● **What is needed**: Give each record below again, without a single difference.

● **Data for processing**:
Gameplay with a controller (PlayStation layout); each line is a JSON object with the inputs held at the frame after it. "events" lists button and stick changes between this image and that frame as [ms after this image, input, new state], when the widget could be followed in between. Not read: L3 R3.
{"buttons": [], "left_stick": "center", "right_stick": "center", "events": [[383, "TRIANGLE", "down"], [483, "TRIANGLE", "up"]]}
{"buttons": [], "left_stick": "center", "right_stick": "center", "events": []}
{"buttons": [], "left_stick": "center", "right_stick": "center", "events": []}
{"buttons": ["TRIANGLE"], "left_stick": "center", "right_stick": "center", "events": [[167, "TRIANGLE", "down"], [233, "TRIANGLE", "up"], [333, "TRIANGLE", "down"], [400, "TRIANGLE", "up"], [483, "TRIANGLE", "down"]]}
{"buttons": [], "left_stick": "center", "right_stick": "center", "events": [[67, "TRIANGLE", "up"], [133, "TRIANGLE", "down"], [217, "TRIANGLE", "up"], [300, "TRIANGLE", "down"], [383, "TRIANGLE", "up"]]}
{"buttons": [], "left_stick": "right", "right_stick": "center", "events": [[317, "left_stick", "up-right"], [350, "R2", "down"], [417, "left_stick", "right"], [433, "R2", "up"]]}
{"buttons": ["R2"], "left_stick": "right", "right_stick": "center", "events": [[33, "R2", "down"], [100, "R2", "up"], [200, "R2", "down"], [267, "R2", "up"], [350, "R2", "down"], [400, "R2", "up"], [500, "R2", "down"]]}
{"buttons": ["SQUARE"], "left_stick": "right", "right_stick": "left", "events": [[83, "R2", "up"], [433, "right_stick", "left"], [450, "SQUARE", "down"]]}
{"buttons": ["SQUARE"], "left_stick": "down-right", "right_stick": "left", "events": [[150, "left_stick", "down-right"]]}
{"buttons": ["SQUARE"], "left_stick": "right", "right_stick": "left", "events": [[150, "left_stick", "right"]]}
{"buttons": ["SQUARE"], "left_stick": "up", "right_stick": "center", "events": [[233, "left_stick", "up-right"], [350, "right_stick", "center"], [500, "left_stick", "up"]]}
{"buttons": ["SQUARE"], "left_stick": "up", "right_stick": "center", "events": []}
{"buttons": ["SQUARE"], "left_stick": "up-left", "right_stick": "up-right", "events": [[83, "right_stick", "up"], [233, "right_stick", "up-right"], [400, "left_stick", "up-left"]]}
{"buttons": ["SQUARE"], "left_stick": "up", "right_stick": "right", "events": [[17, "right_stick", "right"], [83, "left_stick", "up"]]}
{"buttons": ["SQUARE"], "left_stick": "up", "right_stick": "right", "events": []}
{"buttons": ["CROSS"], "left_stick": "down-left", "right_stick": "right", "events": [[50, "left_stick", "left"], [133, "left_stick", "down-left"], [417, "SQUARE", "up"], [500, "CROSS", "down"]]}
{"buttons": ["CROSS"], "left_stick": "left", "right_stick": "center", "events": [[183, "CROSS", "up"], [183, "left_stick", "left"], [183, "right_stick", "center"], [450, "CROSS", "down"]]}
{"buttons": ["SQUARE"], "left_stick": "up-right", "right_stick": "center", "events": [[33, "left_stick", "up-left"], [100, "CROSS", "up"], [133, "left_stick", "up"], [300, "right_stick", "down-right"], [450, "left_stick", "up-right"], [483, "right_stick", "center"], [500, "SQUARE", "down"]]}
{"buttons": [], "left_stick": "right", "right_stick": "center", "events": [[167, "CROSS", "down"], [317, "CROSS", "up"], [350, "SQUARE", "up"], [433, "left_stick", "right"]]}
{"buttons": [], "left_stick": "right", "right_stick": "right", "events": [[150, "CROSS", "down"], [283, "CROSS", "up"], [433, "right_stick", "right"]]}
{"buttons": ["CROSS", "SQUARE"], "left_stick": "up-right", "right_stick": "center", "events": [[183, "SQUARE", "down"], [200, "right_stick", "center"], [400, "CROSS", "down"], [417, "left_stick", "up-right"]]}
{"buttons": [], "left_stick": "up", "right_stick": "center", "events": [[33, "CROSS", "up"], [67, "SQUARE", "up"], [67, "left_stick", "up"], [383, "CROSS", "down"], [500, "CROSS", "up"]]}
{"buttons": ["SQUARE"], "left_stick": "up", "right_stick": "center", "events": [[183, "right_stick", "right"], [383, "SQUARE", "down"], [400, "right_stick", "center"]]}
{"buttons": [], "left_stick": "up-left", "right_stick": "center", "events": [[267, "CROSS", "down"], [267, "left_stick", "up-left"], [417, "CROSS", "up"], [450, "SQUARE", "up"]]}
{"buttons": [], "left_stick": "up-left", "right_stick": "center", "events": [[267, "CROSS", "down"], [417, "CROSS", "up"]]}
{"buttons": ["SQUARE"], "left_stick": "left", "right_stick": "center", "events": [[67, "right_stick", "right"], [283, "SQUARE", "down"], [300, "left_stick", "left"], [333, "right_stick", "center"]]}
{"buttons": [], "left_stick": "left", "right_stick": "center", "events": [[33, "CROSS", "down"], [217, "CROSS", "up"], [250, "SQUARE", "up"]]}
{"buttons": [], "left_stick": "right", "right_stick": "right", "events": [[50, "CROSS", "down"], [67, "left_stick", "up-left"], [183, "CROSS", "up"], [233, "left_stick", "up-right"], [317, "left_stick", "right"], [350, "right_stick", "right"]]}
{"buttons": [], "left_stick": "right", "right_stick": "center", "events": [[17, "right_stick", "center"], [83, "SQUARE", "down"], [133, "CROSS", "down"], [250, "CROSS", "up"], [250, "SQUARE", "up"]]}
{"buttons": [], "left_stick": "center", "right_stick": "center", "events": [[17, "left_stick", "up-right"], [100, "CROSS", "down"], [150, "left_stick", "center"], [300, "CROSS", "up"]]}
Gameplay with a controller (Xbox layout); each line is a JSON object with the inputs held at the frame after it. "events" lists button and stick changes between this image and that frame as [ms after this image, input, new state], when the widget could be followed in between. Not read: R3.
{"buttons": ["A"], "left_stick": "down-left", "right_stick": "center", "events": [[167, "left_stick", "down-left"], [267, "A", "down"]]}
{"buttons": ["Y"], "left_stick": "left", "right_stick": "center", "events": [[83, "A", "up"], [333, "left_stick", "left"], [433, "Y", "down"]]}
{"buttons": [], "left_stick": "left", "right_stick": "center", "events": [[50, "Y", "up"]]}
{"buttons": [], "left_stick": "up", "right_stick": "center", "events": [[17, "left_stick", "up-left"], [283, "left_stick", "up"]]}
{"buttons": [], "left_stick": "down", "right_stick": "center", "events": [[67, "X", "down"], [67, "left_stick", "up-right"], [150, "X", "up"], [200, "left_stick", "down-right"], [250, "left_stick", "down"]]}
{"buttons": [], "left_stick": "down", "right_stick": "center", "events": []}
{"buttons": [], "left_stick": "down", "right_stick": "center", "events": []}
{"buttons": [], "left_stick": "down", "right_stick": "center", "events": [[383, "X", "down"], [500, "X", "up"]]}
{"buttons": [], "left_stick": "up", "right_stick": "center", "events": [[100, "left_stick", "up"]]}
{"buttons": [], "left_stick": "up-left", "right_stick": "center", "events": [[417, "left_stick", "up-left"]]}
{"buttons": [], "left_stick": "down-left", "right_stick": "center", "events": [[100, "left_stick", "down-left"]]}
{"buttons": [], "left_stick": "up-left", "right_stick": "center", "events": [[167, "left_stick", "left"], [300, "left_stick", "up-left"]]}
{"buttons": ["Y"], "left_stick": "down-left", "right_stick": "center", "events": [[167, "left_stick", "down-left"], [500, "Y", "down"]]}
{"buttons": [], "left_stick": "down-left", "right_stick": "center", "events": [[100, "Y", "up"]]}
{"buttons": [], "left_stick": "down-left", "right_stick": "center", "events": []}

● **Written solution**:
Gameplay with a controller (PlayStation layout); each line is a JSON object with the inputs held at the frame after it. "events" lists button and stick changes between this image and that frame as [ms after this image, input, new state], when the widget could be followed in between. Not read: L3 R3.
{"buttons": [], "left_stick": "center", "right_stick": "center", "events": [[383, "TRIANGLE", "down"], [483, "TRIANGLE", "up"]]}
{"buttons": [], "left_stick": "center", "right_stick": "center", "events": []}
{"buttons": [], "left_stick": "center", "right_stick": "center", "events": []}
{"buttons": ["TRIANGLE"], "left_stick": "center", "right_stick": "center", "events": [[167, "TRIANGLE", "down"], [233, "TRIANGLE", "up"], [333, "TRIANGLE", "down"], [400, "TRIANGLE", "up"], [483, "TRIANGLE", "down"]]}
{"buttons": [], "left_stick": "center", "right_stick": "center", "events": [[67, "TRIANGLE", "up"], [133, "TRIANGLE", "down"], [217, "TRIANGLE", "up"], [300, "TRIANGLE", "down"], [383, "TRIANGLE", "up"]]}
{"buttons": [], "left_stick": "right", "right_stick": "center", "events": [[317, "left_stick", "up-right"], [350, "R2", "down"], [417, "left_stick", "right"], [433, "R2", "up"]]}
{"buttons": ["R2"], "left_stick": "right", "right_stick": "center", "events": [[33, "R2", "down"], [100, "R2", "up"], [200, "R2", "down"], [267, "R2", "up"], [350, "R2", "down"], [400, "R2", "up"], [500, "R2", "down"]]}
{"buttons": ["SQUARE"], "left_stick": "right", "right_stick": "left", "events": [[83, "R2", "up"], [433, "right_stick", "left"], [450, "SQUARE", "down"]]}
{"buttons": ["SQUARE"], "left_stick": "down-right", "right_stick": "left", "events": [[150, "left_stick", "down-right"]]}
{"buttons": ["SQUARE"], "left_stick": "right", "right_stick": "left", "events": [[150, "left_stick", "right"]]}
{"buttons": ["SQUARE"], "left_stick": "up", "right_stick": "center", "events": [[233, "left_stick", "up-right"], [350, "right_stick", "center"], [500, "left_stick", "up"]]}
{"buttons": ["SQUARE"], "left_stick": "up", "right_stick": "center", "events": []}
{"buttons": ["SQUARE"], "left_stick": "up-left", "right_stick": "up-right", "events": [[83, "right_stick", "up"], [233, "right_stick", "up-right"], [400, "left_stick", "up-left"]]}
{"buttons": ["SQUARE"], "left_stick": "up", "right_stick": "right", "events": [[17, "right_stick", "right"], [83, "left_stick", "up"]]}
{"buttons": ["SQUARE"], "left_stick": "up", "right_stick": "right", "events": []}
{"buttons": ["CROSS"], "left_stick": "down-left", "right_stick": "right", "events": [[50, "left_stick", "left"], [133, "left_stick", "down-left"], [417, "SQUARE", "up"], [500, "CROSS", "down"]]}
{"buttons": ["CROSS"], "left_stick": "left", "right_stick": "center", "events": [[183, "CROSS", "up"], [183, "left_stick", "left"], [183, "right_stick", "center"], [450, "CROSS", "down"]]}
{"buttons": ["SQUARE"], "left_stick": "up-right", "right_stick": "center", "events": [[33, "left_stick", "up-left"], [100, "CROSS", "up"], [133, "left_stick", "up"], [300, "right_stick", "down-right"], [450, "left_stick", "up-right"], [483, "right_stick", "center"], [500, "SQUARE", "down"]]}
{"buttons": [], "left_stick": "right", "right_stick": "center", "events": [[167, "CROSS", "down"], [317, "CROSS", "up"], [350, "SQUARE", "up"], [433, "left_stick", "right"]]}
{"buttons": [], "left_stick": "right", "right_stick": "right", "events": [[150, "CROSS", "down"], [283, "CROSS", "up"], [433, "right_stick", "right"]]}
{"buttons": ["CROSS", "SQUARE"], "left_stick": "up-right", "right_stick": "center", "events": [[183, "SQUARE", "down"], [200, "right_stick", "center"], [400, "CROSS", "down"], [417, "left_stick", "up-right"]]}
{"buttons": [], "left_stick": "up", "right_stick": "center", "events": [[33, "CROSS", "up"], [67, "SQUARE", "up"], [67, "left_stick", "up"], [383, "CROSS", "down"], [500, "CROSS", "up"]]}
{"buttons": ["SQUARE"], "left_stick": "up", "right_stick": "center", "events": [[183, "right_stick", "right"], [383, "SQUARE", "down"], [400, "right_stick", "center"]]}
{"buttons": [], "left_stick": "up-left", "right_stick": "center", "events": [[267, "CROSS", "down"], [267, "left_stick", "up-left"], [417, "CROSS", "up"], [450, "SQUARE", "up"]]}
{"buttons": [], "left_stick": "up-left", "right_stick": "center", "events": [[267, "CROSS", "down"], [417, "CROSS", "up"]]}
{"buttons": ["SQUARE"], "left_stick": "left", "right_stick": "center", "events": [[67, "right_stick", "right"], [283, "SQUARE", "down"], [300, "left_stick", "left"], [333, "right_stick", "center"]]}
{"buttons": [], "left_stick": "left", "right_stick": "center", "events": [[33, "CROSS", "down"], [217, "CROSS", "up"], [250, "SQUARE", "up"]]}
{"buttons": [], "left_stick": "right", "right_stick": "right", "events": [[50, "CROSS", "down"], [67, "left_stick", "up-left"], [183, "CROSS", "up"], [233, "left_stick", "up-right"], [317, "left_stick", "right"], [350, "right_stick", "right"]]}
{"buttons": [], "left_stick": "right", "right_stick": "center", "events": [[17, "right_stick", "center"], [83, "SQUARE", "down"], [133, "CROSS", "down"], [250, "CROSS", "up"], [250, "SQUARE", "up"]]}
{"buttons": [], "left_stick": "center", "right_stick": "center", "events": [[17, "left_stick", "up-right"], [100, "CROSS", "down"], [150, "left_stick", "center"], [300, "CROSS", "up"]]}
Gameplay with a controller (Xbox layout); each line is a JSON object with the inputs held at the frame after it. "events" lists button and stick changes between this image and that frame as [ms after this image, input, new state], when the widget could be followed in between. Not read: R3.
{"buttons": ["A"], "left_stick": "down-left", "right_stick": "center", "events": [[167, "left_stick", "down-left"], [267, "A", "down"]]}
{"buttons": ["Y"], "left_stick": "left", "right_stick": "center", "events": [[83, "A", "up"], [333, "left_stick", "left"], [433, "Y", "down"]]}
{"buttons": [], "left_stick": "left", "right_stick": "center", "events": [[50, "Y", "up"]]}
{"buttons": [], "left_stick": "up", "right_stick": "center", "events": [[17, "left_stick", "up-left"], [283, "left_stick", "up"]]}
{"buttons": [], "left_stick": "down", "right_stick": "center", "events": [[67, "X", "down"], [67, "left_stick", "up-right"], [150, "X", "up"], [200, "left_stick", "down-right"], [250, "left_stick", "down"]]}
{"buttons": [], "left_stick": "down", "right_stick": "center", "events": []}
{"buttons": [], "left_stick": "down", "right_stick": "center", "events": []}
{"buttons": [], "left_stick": "down", "right_stick": "center", "events": [[383, "X", "down"], [500, "X", "up"]]}
{"buttons": [], "left_stick": "up", "right_stick": "center", "events": [[100, "left_stick", "up"]]}
{"buttons": [], "left_stick": "up-left", "right_stick": "center", "events": [[417, "left_stick", "up-left"]]}
{"buttons": [], "left_stick": "down-left", "right_stick": "center", "events": [[100, "left_stick", "down-left"]]}
{"buttons": [], "left_stick": "up-left", "right_stick": "center", "events": [[167, "left_stick", "left"], [300, "left_stick", "up-left"]]}
{"buttons": ["Y"], "left_stick": "down-left", "right_stick": "center", "events": [[167, "left_stick", "down-left"], [500, "Y", "down"]]}
{"buttons": [], "left_stick": "down-left", "right_stick": "center", "events": [[100, "Y", "up"]]}
{"buttons": [], "left_stick": "down-left", "right_stick": "center", "events": []}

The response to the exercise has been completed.